The company began trials of the technology back in 2014, first having a method similar to Hilton’s where guests booked first and then had a choice later of which room they wanted to stay in. Eventually, it transformed into what it is today: a system that informs guests of what they can expect in a specific hotel room but that also lets them book that specific room and reserve it for a set of dates.
GLH Hotels Chief Marketing Officer Colin Roy said that the company piloted the technology with more than 6,000 guests over a period of over a year. In surveys conducted among those guests, Roy said, “Ninety-seven percent of people were saying they would use this service again. Ninety-seven percent were also saying they would recommend this to their friends to use.”
Anxiety and Airbnb
“The research that we saw was that the next level of anxiety in the journey, after checking in to the airport, was waiting until you’d check in to see what your room was like,” he said. “Everyone knows hotels have a lot of different rooms and some are better than others.”

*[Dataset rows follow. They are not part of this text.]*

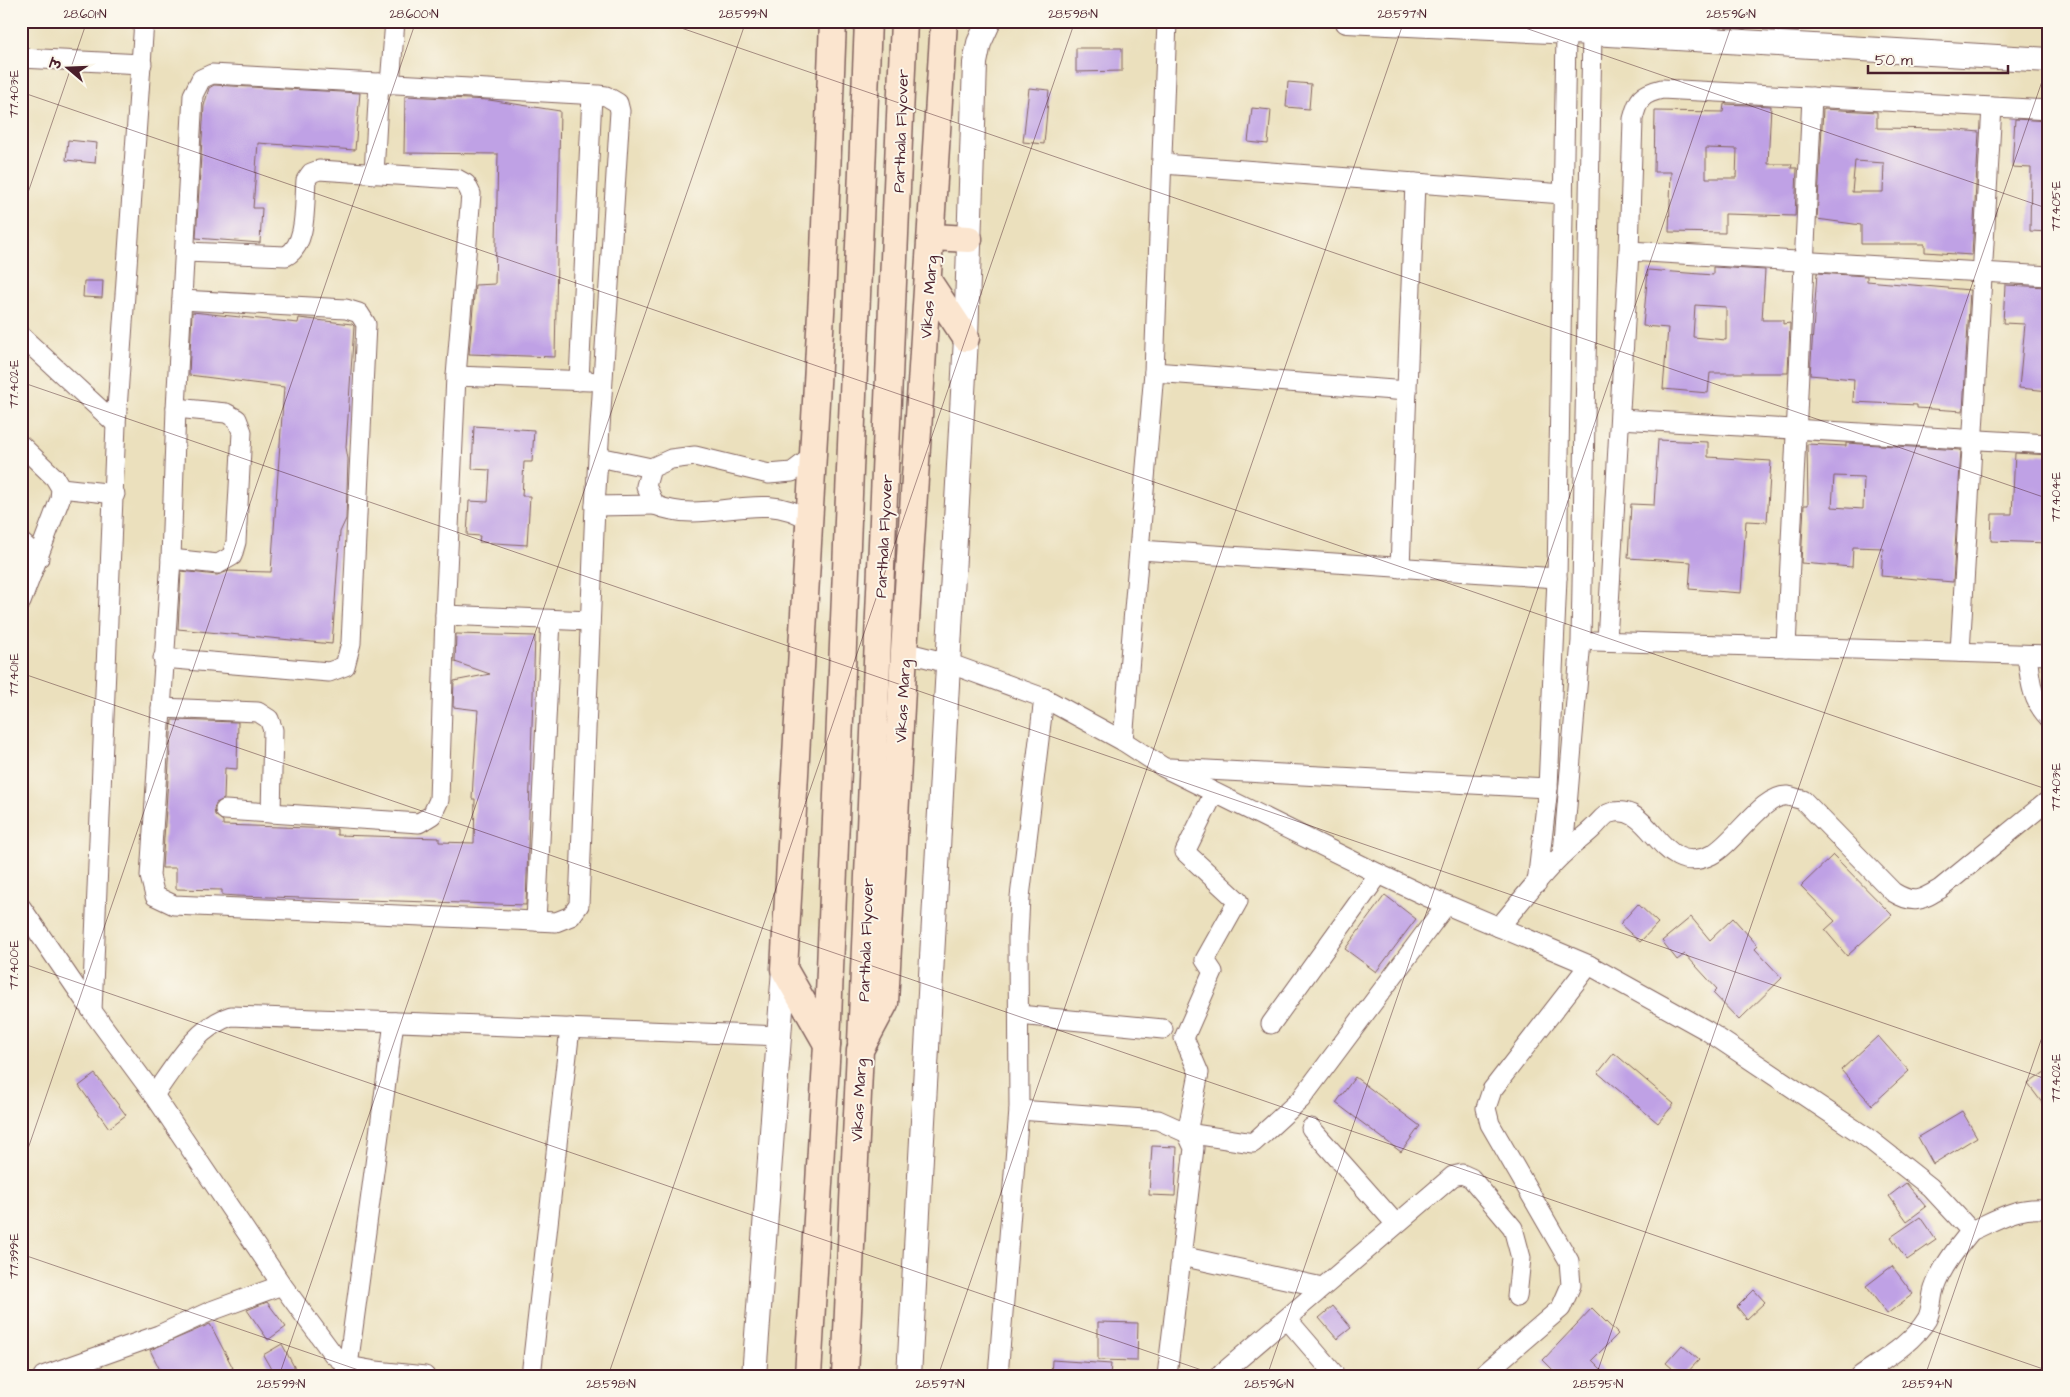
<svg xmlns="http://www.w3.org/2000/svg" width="2070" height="1397" font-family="'Architects Daughter','Playpen Sans Deva',sans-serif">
  <rect width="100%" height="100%" fill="#fbf7ec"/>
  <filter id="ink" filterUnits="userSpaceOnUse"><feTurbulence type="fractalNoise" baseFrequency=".02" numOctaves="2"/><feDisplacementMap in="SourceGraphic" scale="10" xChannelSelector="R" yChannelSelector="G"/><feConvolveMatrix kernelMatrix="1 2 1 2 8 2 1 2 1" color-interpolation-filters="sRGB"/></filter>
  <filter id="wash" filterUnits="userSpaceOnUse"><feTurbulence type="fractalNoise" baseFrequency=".0096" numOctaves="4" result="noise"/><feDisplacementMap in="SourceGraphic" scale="20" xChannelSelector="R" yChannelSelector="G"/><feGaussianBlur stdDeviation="1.12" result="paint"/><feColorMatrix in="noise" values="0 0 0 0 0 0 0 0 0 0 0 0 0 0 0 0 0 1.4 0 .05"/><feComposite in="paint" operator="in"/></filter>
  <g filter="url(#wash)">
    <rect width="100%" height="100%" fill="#ebe0bd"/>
    <g id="blocks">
      <g fill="#bfa1e5" fill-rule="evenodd">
        <path d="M1076 48H1122V71L1076 72Z"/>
        <path d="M1288 82 1311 84 1309 109 1286 107Z"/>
        <path d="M214 85 360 93 355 150 258 143 253 208H262L260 243 196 238 204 106 209 88Z"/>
        <path d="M1029 88 1049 90 1044 144 1023 142Z"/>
        <path d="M405 96 489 100 560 111 555 357 469 354 475 285 495 284 498 154 404 153Z"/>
        <path d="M1724 104 1771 106 1768 164H1792L1791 168H1797L1795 216 1725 214V233L1669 232 1671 172H1654L1655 111 1723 112ZM1706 148 1737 149 1736 178H1706Z"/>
        <path d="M1252 108 1271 110 1268 144 1248 142Z"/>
        <path d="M1823 109 1877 112V128L1949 129 1979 132 1972 255 1925 252V244H1861V225L1817 219ZM1855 161 1884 163 1883 192H1852Z"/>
        <path d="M2015 119 2049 121V232L2030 231 2031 168 2012 167Z"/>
        <path d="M68 140 97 143 95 163 66 160Z"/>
        <path d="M1713 267 1765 270 1762 320H1783V324L1790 323 1788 373H1710L1708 393 1663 389 1668 328 1643 326 1648 270 1713 275ZM1695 305 1726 307V340L1693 337Z"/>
        <path d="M1817 273 1867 276V281L1970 290 1963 411 1917 408V405L1853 402 1854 379 1810 375Z"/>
        <path d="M84 281H103L102 298 83 297Z"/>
        <path d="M2005 285 2049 287V391L2019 388 2025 324 2003 323Z"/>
        <path d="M192 312 298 323 299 318 352 324 354 326 346 447 348 459 346 519 340 532 332 644 178 629 181 571 217 575 229 571 271 572 284 387 189 375Z"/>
        <path d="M474 426 534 430 532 462H524L522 496H530L527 545 479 542 480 536 467 535 469 501 488 502 490 470 472 469Z"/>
        <path d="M1658 440 1708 442V457L1771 461 1767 522 1746 521 1741 593 1689 589 1691 562 1628 558 1631 504 1654 505Z"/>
        <path d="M1846 443 1961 450 1953 582 1881 576 1883 548 1853 547 1852 567 1801 563 1804 505H1808L1807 444 1846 446ZM1834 476 1864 477 1863 509 1832 507Z"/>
        <path d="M2015 453 2049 455V543L1991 541 1992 514H2012Z"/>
        <path d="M456 634 535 636 526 905 237 896 222 895V890L176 889V868H162L172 720 238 722 237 769 225 768 224 799 216 803 214 809 215 815 223 821V825L337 829V835L439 838V842L474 843 475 799H472L473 781 478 710 453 707 454 681 490 674 455 662Z"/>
        <path d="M1833 855 1892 915 1847 956 1825 930 1835 921 1801 886Z"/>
        <path d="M1385 895 1416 919 1376 972 1345 949Z"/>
        <path d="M1638 904 1658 923 1640 942 1620 924Z"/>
        <path d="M1691 917 1710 940 1733 918 1758 946 1755 949 1782 978 1739 1020 1713 993 1717 989 1685 954 1677 960 1662 941Z"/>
        <path d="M1878 1036 1909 1071 1872 1105 1841 1070Z"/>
        <path d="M1614 1053 1674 1104 1658 1123 1598 1073Z"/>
        <path d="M2049 1069V1112L2028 1084Z"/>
        <path d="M95 1074 126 1115 109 1128 79 1086Z"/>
        <path d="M1355 1077 1420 1126 1401 1152 1336 1103Z"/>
        <path d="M1962 1111 1977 1137 1933 1164 1918 1137Z"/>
        <path d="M1152 1146 1177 1147 1175 1196 1149 1195Z"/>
        <path d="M1906 1183 1926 1207 1907 1221 1889 1196Z"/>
        <path d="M1920 1217 1936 1240 1907 1260 1891 1237Z"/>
        <path d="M1892 1266 1913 1294 1887 1314 1866 1286Z"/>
        <path d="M1754 1290 1765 1302 1747 1319 1737 1307Z"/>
        <path d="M267 1302 286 1327 268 1340 247 1310Z"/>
        <path d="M1333 1306 1351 1328 1337 1339 1319 1318Z"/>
        <path d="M1592 1308 1618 1334 1592 1360 1608 1376H1559L1543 1360Z"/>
        <path d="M1098 1322 1138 1323 1137 1361 1098 1360Z"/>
        <path d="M210 1324 233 1368 217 1376H163L150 1350Z"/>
        <path d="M282 1344 299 1376H275L263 1355Z"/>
        <path d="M1682 1345 1699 1360 1684 1376H1681L1666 1363Z"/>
        <path d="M1052 1360 1111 1364 1110 1376H1051Z"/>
      </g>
    </g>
  </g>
  <g filter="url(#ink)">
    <use href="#blocks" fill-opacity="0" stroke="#82635e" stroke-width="1"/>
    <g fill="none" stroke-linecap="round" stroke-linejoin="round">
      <g stroke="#82635e" stroke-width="21">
        <g id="minor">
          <path d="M21 58 142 64"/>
          <path d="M212 74 598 95 606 96 618 103 620 111 595 506 579 905 571 916 556 922 174 905 155 896 150 876 171 559 176 408 193 95 201 79Z"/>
          <path d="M390 84 395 21"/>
          <path d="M1163 164 1563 194"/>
          <path d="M374 174 379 83"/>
          <path d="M1629 251 2049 276"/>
          <path d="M185 252 286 256C308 245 304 202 306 180L311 173 319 170 457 179 466 184 471 194 456 376 445 615"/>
          <path d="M21 336 116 424"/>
          <path d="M1154 372 1407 391"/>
          <path d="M456 376 590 381"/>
          <path d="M579 381 592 95"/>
          <path d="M1620 419 2049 444"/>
          <path d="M21 445 55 478 61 488 60 499 21 602"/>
          <path d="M599 457 651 468"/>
          <path d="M61 488 115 494"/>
          <path d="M595 506 655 505"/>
          <path d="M809 520C759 487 708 527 655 505L646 486 651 468 671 459 695 456 769 474 792 472 813 456"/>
          <path d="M21 542 39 558"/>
          <path d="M1140 550 1557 578"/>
          <path d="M171 559 218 564 232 556 236 542 242 432 237 419 226 413 176 408"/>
          <path d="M1400 568 1415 183"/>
          <path d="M1595 641 2049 655"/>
          <path d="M1607 641 1629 251 1633 119C1638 99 1641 94 1662 89L2049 110"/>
          <path d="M1786 647 1812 97"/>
          <path d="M904 652 948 663 1044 698 1123 741 1163 767 1379 874 1428 897 1589 965 1706 1030 1869 1139 1930 1187 1971 1231C1996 1220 2021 1204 2049 1210"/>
          <path d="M1960 652 1992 107"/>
          <path d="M2027 655C2030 679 2031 700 2049 718"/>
          <path d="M163 658 329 672 345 666 351 643 366 324 359 313 346 309 182 300"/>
          <path d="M161 708 258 712 269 719 273 730 271 813"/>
          <path d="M1123 741 1154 372 1167 21"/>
          <path d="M1170 768 1548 788"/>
          <path d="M1214 793 1185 852 1238 901 1205 960 1213 972 1184 1038 1199 1073 1187 1133 1253 1143 1301 1099 1446 905"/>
          <path d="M225 810 419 823 432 815 439 800 445 615 590 621"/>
          <path d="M1563 853 1581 641 1592 33"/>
          <path d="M1537 883 1548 788 1557 578 1566 33"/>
          <path d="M21 907 92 1011 154 1095 282 1285 333 1354 348 1366 376 1371 425 1376"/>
          <path d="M536 921 551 620"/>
          <path d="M1499 927C1520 903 1540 875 1564 853 1573 844 1584 837 1593 828 1598 824 1603 815 1610 813 1653 800 1659 880 1711 855 1733 845 1763 793 1788 796 1793 797 1798 799 1803 800L1893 892C1914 905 1921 900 1940 889L2049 800"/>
          <path d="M92 1011 116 424 144 21"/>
          <path d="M1019 1015 1163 1029"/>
          <path d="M1271 1024 1379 874"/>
          <path d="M154 1095C175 1066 196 1027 231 1016L781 1036"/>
          <path d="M1019 1110 1158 1120 1187 1133 1194 1148 1167 1376"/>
          <path d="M1311 1128 1396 1224"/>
          <path d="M1181 1256 1322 1287"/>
          <path d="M1287 1319 1336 1376"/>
          <path d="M344 1374 348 1366 394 1022"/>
          <path d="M43 1376 159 1335 211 1311 282 1285"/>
          <path d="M531 1376 570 1028"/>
          <path d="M998 1376 1019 1110 1018 938 1020 897 1044 698"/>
          <path d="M1219 1376 1453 1176 1462 1174 1471 1178 1513 1228 1521 1258 1517 1297"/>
          <path d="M1482 1376 1561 1308 1571 1285 1569 1261 1490 1124 1486 1108 1492 1090 1589 965"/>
          <path d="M1860 1376C1883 1360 1912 1344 1927 1319 1932 1310 1931 1298 1934 1289 1941 1268 1957 1248 1971 1231"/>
        </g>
      </g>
      <g stroke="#82635e" stroke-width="26">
        <g id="tertiary">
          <path d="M1347 21 1592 33 2049 60"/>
          <path d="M754 1376 784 969"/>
          <path d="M909 1376 966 338 975 63 979 43 989 21"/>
        </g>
      </g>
      <g stroke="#82635e" stroke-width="29">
        <g id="secondary">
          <path d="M932 237 969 239"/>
          <path d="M929 282 966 338"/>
          <path d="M861 1042 904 21"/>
          <path d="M827 1044 784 969 823 277 833 21"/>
          <path d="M808 1376 827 1044 868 21"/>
          <path d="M845 1376 860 1050 885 1003 904 652 944 21"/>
        </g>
      </g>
      <use href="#minor" stroke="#fff" stroke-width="19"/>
      <use href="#tertiary" stroke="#fff" stroke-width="24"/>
      <use href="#secondary" stroke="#fbe5cf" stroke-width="26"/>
    </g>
  </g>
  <path fill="none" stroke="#4a1f2b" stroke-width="1" stroke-opacity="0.45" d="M661 21 2049 499M1505 21 2049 209M21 92 2049 790M21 213 87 21M21 382 2049 1080M21 673 2049 1371M21 963 1219 1376M21 1169 416 21M21 1254 376 1376M279 1376 746 21M608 1376 1075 21M938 1376 1404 21M1267 1376 1733 21M1596 1376 2049 61M1925 1376 2049 1017"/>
  <g text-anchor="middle" stroke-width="4" stroke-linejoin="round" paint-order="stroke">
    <g font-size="16" fill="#4a1f2b" stroke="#fbf7ec">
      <text transform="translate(900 131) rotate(-88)" y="6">Parthala Flyover</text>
      <text transform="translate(928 297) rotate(-86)" y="6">Vikas Marg</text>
      <text transform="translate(883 536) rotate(-87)" y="6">Parthala Flyover</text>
      <text transform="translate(902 701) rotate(-87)" y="6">Vikas Marg</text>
      <text transform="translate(865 940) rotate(-88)" y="6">Parthala Flyover</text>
      <text transform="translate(858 1100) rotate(-87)" y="6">Vikas Marg</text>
    </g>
  </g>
  <rect width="2070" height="1397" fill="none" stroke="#fbf7ec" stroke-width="55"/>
  <g transform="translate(68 68) rotate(289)" stroke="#fbf7ec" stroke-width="4" paint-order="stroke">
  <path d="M0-4L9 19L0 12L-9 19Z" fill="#4a1f2b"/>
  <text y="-8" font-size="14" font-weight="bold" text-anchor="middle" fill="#4a1f2b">उ</text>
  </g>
  <path d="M1868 65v8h140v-8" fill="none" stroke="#4a1f2b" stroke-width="2.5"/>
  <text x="1875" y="65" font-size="15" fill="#4a1f2b" stroke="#fbf7ec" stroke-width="4" paint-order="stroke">50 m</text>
  <rect x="28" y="28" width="2014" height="1342" fill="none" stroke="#4a1f2b" stroke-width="2"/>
  <g font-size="12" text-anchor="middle" fill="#4a1f2b">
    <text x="85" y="18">28.601°N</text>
    <text x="414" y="18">28.600°N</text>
    <text x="743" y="18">28.599°N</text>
    <text x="1073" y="18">28.598°N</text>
    <text x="1402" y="18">28.597°N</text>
    <text x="1731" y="18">28.596°N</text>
    <text transform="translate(14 94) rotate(-90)" y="4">77.403°E</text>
    <text transform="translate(2056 206) rotate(-90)" y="4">77.405°E</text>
    <text transform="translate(14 384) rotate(-90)" y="4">77.402°E</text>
    <text transform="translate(2056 497) rotate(-90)" y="4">77.404°E</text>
    <text transform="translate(14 675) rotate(-90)" y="4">77.401°E</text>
    <text transform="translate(2056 787) rotate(-90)" y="4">77.403°E</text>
    <text transform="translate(14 965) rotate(-90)" y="4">77.400°E</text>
    <text transform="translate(2056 1078) rotate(-90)" y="4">77.402°E</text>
    <text transform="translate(14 1256) rotate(-90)" y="4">77.399°E</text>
    <text x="281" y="1388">28.599°N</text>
    <text x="611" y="1388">28.598°N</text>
    <text x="940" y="1388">28.597°N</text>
    <text x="1269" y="1388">28.596°N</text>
    <text x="1598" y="1388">28.595°N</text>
    <text x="1927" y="1388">28.594°N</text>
  </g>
</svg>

That level of transparency, Roy noted, is what adds to the overall guest experience. “This helps us sell to people so they know what they are getting. They have seen exactly what they are booking before they arrive. Guest satisfaction goes up significantly and there are less room changes and less complaints because people know exactly what they are getting already.”
One source of inspiration for this feature came from Airbnb. “The things we are doing are not without our own referencing to Airbnb,” Roy said. “They stared with the choosing your room to book. They sell by the room; they started showing people the exact bed you are going to be sleeping in. They give you that link between the person running the room you will stay in, versus the 500 rooms you are going to stay in.”
Because GLH Hotels is fairly small — it has a little over 5,000 rooms spread out over 14 properties in central London — it’s much easier for GLH to implement this type of technology seamlessly. GLH also doesn’t have to worry about its hotels having different property management systems, which is a hurdle for any seller to overcome in putting together all of its information on rooms across different brands and properties.
“We are disrupting the big hotel companies. We know this is hard for big hotel companies to deliver,” Roy said. “Big hotel companies will resist this because it’s very difficult for them to deliver on the tech side, on the commoditization side; it’s also hard for them to deliver on the staff, or emotional side.”